La SHED transpose son approche résidentielle au commercial pour le studio Eidos-Montréal

Eidos-Montréal a poussé le concept de «résimercial», cette tendance à l’hybridation entre les espaces de travail et la maison, à un autre niveau. Le studio de jeux vidéo s’est allié à une firme spécialisée en architecture résidentielle pour le design de ses espaces de bureaux. Une transformation du studio réalisée par La SHED.

La SHED traduit le «résimercial» par un bureau empreint de plus de confort, d’une plus grande identification à la compagnie et d’un sentiment de chez soi par l’appropriation que font les usagers de l’espace. Pour son concept lumineux, apaisant et confortable, La SHED s’est éloignée de l’esthétique assez sombre des jeux vidéo.

«La matière et les matériaux ont été étudiés de la même manière que dans tous nos projets. Nous avons souhaité recréer une atmosphère enveloppante et utiliser des matériaux chaleureux de la même manière que dans nos projets résidentiels», dit Renée Mailhot, architecte associée de La SHED.

Un bureau renfermant toute une ville

Le studio initial s’était vu greffer des ajouts en fonctions des nouveaux besoins au fil des années. Il devait être repensé en fonction des prévisions à long terme. Réaménagé, il compte dorénavant près de 60 000 pi2, soit 10 000 pi2 supplémentaires par rapport au bureau d’origine.

Inspirés des principes d’urbanisme, le nouvel aménagement a été dessiné de manière organique, traduisant le studio en village miniature abritant la communauté des Eidossiennes et Eidossiens. Les salles, les couloirs et le hall d’entrée laissent place à des maisons, des ruelles, des placettes et une grande place publique. Les volumes qui se détachent du plafond viennent renforcer cette représentation de la ville dans la ville.

+++

◆ CONSIGNES
(a) Dans l'article sur les bureaux d'Eidos-Montréal, recopiez tout ce qui va de « Eidos-Montréal a poussé » jusqu'à « des jeux vidéo. ».
(b) Écrivez la suite de l'article sur le réaménagement du studio Eidos-Montréal par La SHED, en reprenant après sa dernière phrase.

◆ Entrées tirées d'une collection
+++

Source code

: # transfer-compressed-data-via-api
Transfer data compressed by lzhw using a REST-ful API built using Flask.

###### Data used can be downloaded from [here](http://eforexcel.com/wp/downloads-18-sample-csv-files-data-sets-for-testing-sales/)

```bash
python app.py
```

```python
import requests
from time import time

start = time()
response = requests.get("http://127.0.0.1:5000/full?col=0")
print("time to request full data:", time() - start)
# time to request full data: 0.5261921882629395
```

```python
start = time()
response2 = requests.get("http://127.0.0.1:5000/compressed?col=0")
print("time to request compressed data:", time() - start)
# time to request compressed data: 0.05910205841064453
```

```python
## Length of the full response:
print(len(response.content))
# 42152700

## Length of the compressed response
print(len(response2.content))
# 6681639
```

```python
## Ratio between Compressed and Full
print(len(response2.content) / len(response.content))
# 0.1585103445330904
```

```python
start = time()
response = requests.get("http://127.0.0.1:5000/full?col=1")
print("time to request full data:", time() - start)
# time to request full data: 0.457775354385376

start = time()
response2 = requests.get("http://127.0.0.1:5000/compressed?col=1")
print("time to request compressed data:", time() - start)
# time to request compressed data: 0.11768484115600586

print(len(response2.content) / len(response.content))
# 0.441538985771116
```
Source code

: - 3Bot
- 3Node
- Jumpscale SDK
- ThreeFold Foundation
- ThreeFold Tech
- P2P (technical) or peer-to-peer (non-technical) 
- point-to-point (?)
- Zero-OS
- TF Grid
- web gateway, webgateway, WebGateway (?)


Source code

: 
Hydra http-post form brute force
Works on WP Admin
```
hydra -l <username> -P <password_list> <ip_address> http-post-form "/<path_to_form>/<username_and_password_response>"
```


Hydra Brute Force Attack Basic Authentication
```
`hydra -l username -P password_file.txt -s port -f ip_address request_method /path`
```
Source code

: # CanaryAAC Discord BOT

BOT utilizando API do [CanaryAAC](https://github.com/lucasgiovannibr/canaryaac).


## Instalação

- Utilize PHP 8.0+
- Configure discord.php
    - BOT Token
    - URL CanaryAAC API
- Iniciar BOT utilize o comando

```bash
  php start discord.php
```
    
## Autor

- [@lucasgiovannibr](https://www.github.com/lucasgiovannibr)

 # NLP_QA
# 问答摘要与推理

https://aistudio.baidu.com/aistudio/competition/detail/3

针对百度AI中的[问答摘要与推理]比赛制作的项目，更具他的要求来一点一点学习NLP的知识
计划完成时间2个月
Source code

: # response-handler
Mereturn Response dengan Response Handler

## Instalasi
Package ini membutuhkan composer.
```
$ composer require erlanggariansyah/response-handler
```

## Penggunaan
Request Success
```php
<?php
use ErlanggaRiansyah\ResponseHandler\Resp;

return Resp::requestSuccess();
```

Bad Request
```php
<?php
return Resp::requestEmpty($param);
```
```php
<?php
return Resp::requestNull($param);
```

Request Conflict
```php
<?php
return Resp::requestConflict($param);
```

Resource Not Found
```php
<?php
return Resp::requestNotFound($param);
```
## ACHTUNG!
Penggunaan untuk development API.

+++

◆ RÉSULTATS DE L'EXERCICE
(a)
Eidos-Montréal a poussé le concept de «résimercial», cette tendance à l’hybridation entre les espaces de travail et la maison, à un autre niveau. Le studio de jeux vidéo s’est allié à une firme spécialisée en architecture résidentielle pour le design de ses espaces de bureaux. Une transformation du studio réalisée par La SHED.

La SHED traduit le «résimercial» par un bureau empreint de plus de confort, d’une plus grande identification à la compagnie et d’un sentiment de chez soi par l’appropriation que font les usagers de l’espace. Pour son concept lumineux, apaisant et confortable, La SHED s’est éloignée de l’esthétique assez sombre des jeux vidéo.

(b)
Au coeur de la place publique est ériger un escalier, visible dès l’entrée, qui unifie le premier et le second niveau du studio afin d’ajouter transparence et ouverture à la composition. Tout converge vers ce nouveau lieu commun: le forum.

Plan des niveau 5 (dessus) et 6 (dessous)

Par La SHED

Triangles, japonaiseries et autres détails

« Le niveau de raffinement dans les détails qui fait partie de notre approche résidentielle a également été mis à contribution dans ce projet commercial. Un élément vraiment fort qui en ressort est le travail au niveau du plafond. L’ensemble des fonctionnalités du plafond ont été intégrées à la structure : les luminaires sur mesure, de même que les grilles de ventilation et les gicleurs », explique Renée Mailhot.

Pour guider les occupant.e.s à travers l'espace organique et sinueux, des luminaires triangulaires ont été disposés au plafond à la manière d’une voûte étoilée. Ils composent un circuit qui met en lumière les aires de rassemblement.

Le triangle a beaucoup été repris dans le design des lieux. «L’univers des jeux vidéo, surtout celui d’une autre époque, est composé de formes triangulaires. L’identité visuelle de Eidos, dans ses jeux, et dans son logo reprend le triangle. Nous avons intégré cette forme aux poignées, aux tables, aux bibliothèques, aux tabourets, etc.», ajoute Yannick Laurin, architecte associé de La SHED.

Inspiré de la maison-mère nippone de l’entreprise, le choix des matériaux s’inspire de l’architecture japonaise. Les salles de réunion aux parois de verre rappellent par exemple les salons aux cloisons translucides en papier de riz.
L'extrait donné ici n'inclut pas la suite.